[Osmf-talk] Community consultation: plans to hire a Senior Site Reliability Engineer
Jorden Verwer
jorden at verwer.express
Sun Jul 26 14:51:56 UTC 2020
Hello,
It's been a while since I last participated on this mailing list, but
this subject drew my attention. See, all the people I know that call
themselves "Senior Site Reliability Engineer" are just glorified system
administrators - and not particularly good ones at that. Now that I know
that this term is just a Googleism, it makes more sense - there is a
broad desire in the industry to emulate Google, because Google is
successful (for certain definitions of the term "success", anyway), so
emulating them must necessarily lead to success for other organizations
as well, right? And obviously it's enough to just copy the labels
without actively implementing any meaningful changes, because then
everything else will automatically fall into place...

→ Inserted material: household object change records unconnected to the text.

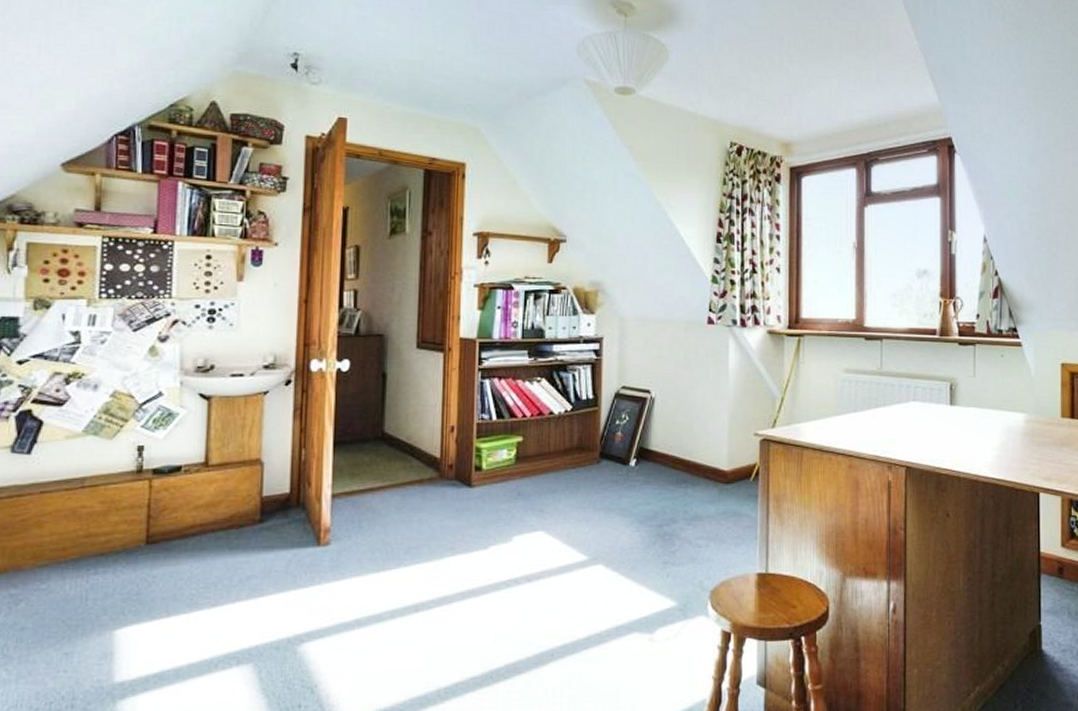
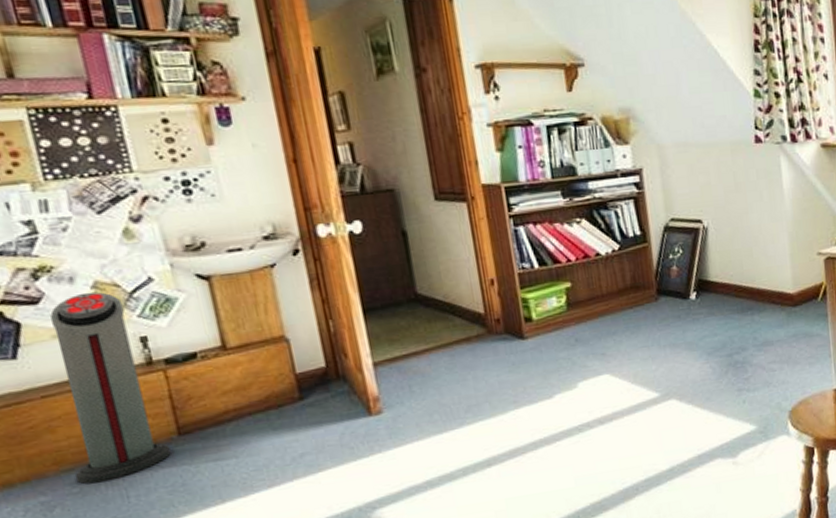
air purifier: none [46,400,135,582] -> present [50,292,171,484]

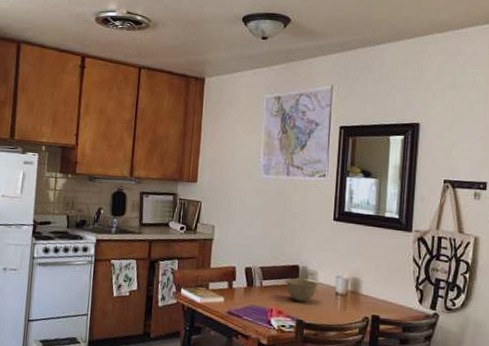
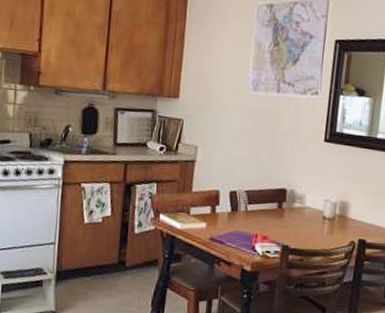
bowl: present [285,278,318,302] -> none [272,202,305,227]

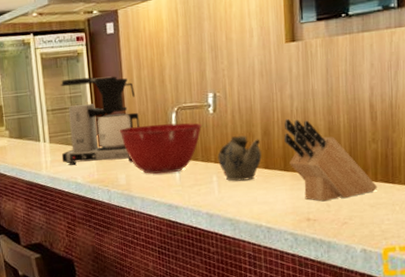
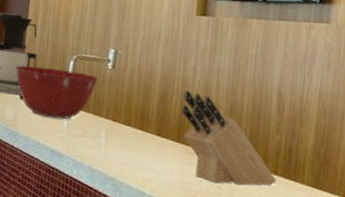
teapot: present [218,135,263,181] -> none [109,96,157,144]

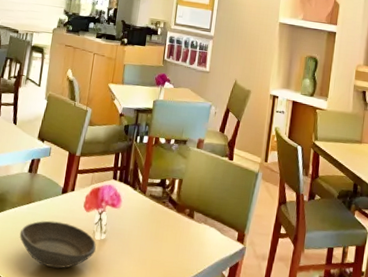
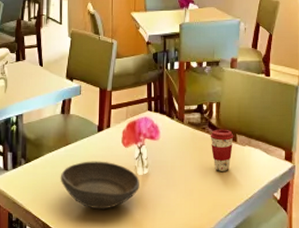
coffee cup: none [168,204,192,245] -> present [210,129,234,171]

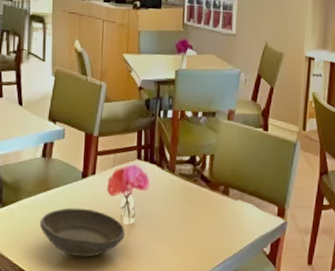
coffee cup: present [210,129,234,171] -> none [201,182,227,224]

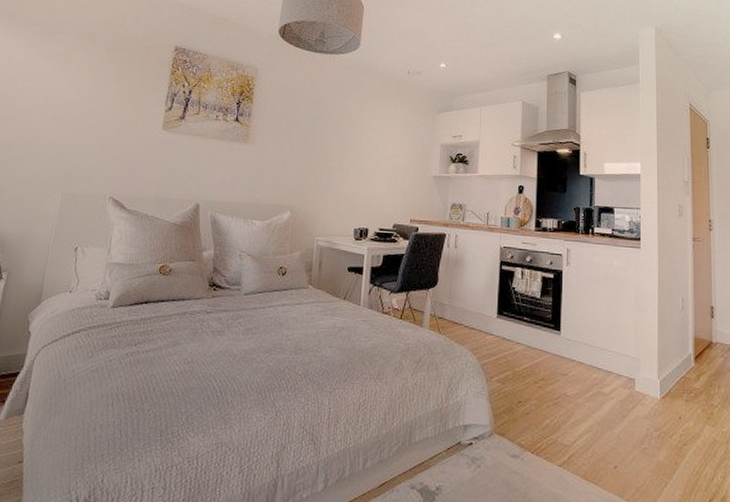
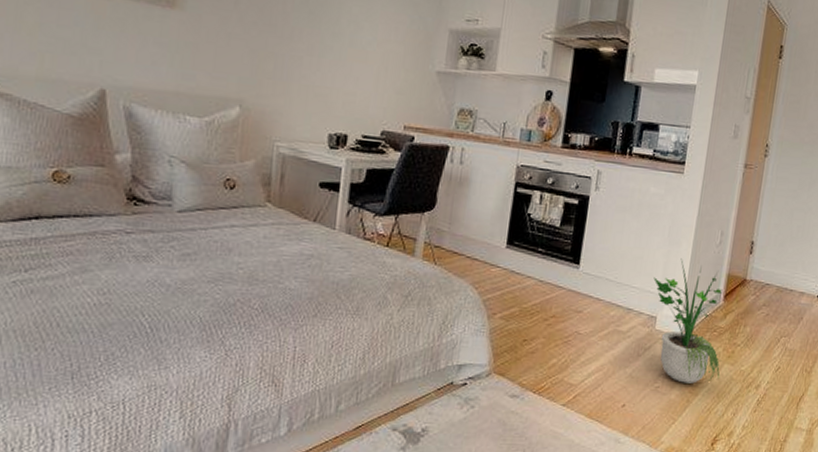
potted plant: none [627,323,704,445] -> present [653,258,722,384]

Cynicism aside, I recognize that there may be valid reasons for adopting
a new approach to system administration, I just don't think one should
blindly follow Google in any matter. Google has a tendency to behave
very idiosyncratically, sometimes even going against basic design
principles of systems they use. While this may or may not work for them,
it often doesn't work for others, especially those that don't understand
the "why" of Google's approach and concentrate only on the "how" (which
they often don't really understand either). Please note that I'm not
accusing OSMF of any of this, I'm just explaining my reasons for
replying.
Reading through the introductory chapter of the book that was mentioned
earlier, one piece in particular had me worried:
"And once an SRE team is in place, their potentially unorthodox
approaches to service management require strong management support. For
example, the decision to stop releases for the remainder of the quarter
once an error budget is depleted might not be embraced by a product
development team unless mandated by their management."
The "we're out of money, drop everything" line of thinking is extremely
orthodox. I hope I'm misinterpreting this text fragment, because if its
authors truly think this is an unorthodox approach, I see no reason to
take anything else they say seriously either.
Something else caught my eye as well:
"integrating developers into on-call pager rotations"
This is a bad idea. Most competent developers don't want to waste their
time on such menial jobs. I recognize that it's sometimes a necessity in
smaller organizations, but bigger organizations waste their talents by
making developers perform operational chores. To be fair, they do
present a credible rationale for this approach, but I think developers
should be held accountable for excess operational workloads caused by
their efforts regardless of arbitrary limits like the 50% criterion that
is mentioned here.
Then later on it turns out that they committed the cardinal sin of using
a term they made up ("error budget") before defining it, causing me to
erroneously interpret it as a financial concept through no fault of my
own. I'm intentionally not going back to edit the earlier part of my
email, to show you just how annoying this is. I'd recommend attending a
high-quality course in technical writing to prevent this from happening
again. And yes, I realize I'm barking up the wrong tree here, but I just
had to vent.
Having said all that, I do think some aspects of "the Google approach"
are certainly valuable and insightful, especially the part about
monitoring. I'm certainly not dismissing it outright. It actually seems
to be one of the better "DevOps" (a term which is far too broad to
really be meaningful) approaches out there. And I certainly don't want
to tell others how they should be doing their jobs, so I won't. If this
is how the volunteers want to strengthen their team, I won't tell them
otherwise. If, on the other hand, this is something the board wants and
the people doing system administration were involved merely to
rubber-stamp the board's plan, so to speak, then I'd like to encourage
them to openly voice any objections they may have. I don't know which
scenario is correct and which isn't, but the people who need to know
certainly do.
All in all, I'd be willing to give this a try, but the permanent (or
open-ended) nature of the proposed employment contract makes this
impossible. Furthermore, my experience in leading and participating in
volunteer organizations that employ paid staff as well has taught me
that such a setting requires even more time than usual to evaluate an
employee's fitness for a particular function. Therefore I would like to
suggest starting out with (for instance) a one-year contract and then
starting a thorough evaluation at about three quarters of that time. Of
course, an employee that's clearly dysfunctional should be fired
earlier, but I'm talking about the "We're okay with what you've been
doing so far" scenario. You'll really want to ask yourself the question
if this person is a good long-term addition to the team, leaving open
the option that despite all their good work, the answer is no.